Vegetables and Berries

Curing pork.

"Wine curing!!" 

Wine at the ready!

And then came the main course! A MASSIVE cut of grilled prime rib, lovely grilled vegetables and a peach chutney on the side.  It's peach season right now.  But where are the potatoes brava??  Hiding under the beef perhaps?  No, sadly there were no potatoes brava, the chef, we were told, "changed his mind".  Drat!
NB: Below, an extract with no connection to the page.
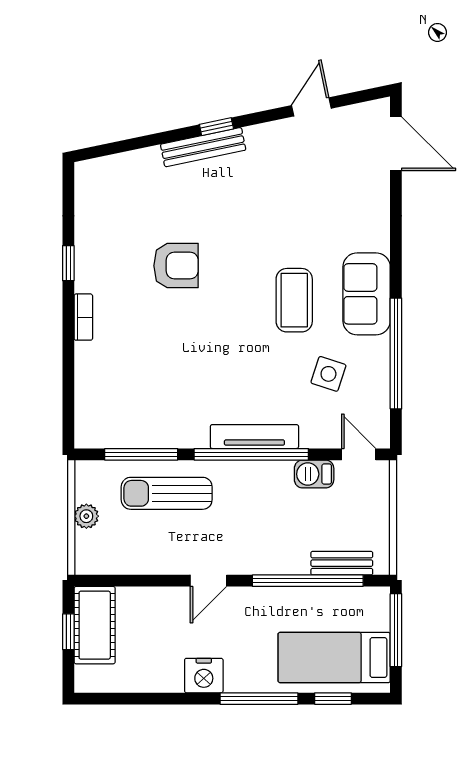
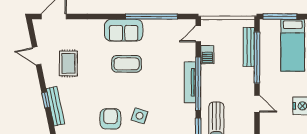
rug: (295, 175) -> (68, 63), added
side table: (328, 374) -> (140, 116), moved
bench: (342, 563) -> (249, 47), width x1.36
I think perhaps he may have been a wee bit overwhelmed as he was two chefs down and cooking all of this on his own for approximately 20 people.  
 Prime rib......from the ribs of a dinosaur cow I think!

 OK, I used my fork and knife to attack it but I had to check underneath to see if the potatoes were hiding there.

The 'baby pork leg' was fairly large for one person, but everyone managed to eat their portions.

 Dessert was a blissful combination of cooked strawberries and raspberries, fresh whipped cream and toasted almonds. 
Cooked berries and cream


As we departed we purchased a few items from the cellar a red pepper spread, wine and farm fresh eggs.  Sadly there were no more strawberries for sale as he used them all up in our dessert!

If you would like to visit this wonderful place and you are up for an adventure in navigation here is the address:

Entre Vilas
Estrada da Campista x Pirangussu, KM 5.5
Serrano/Vila Maria
Near Sao Bento do Sapucai

Tel#: (12) 9 9745-9897

Hours: Sat. & Sun  2p - 6p  one seating only, reservations necessary.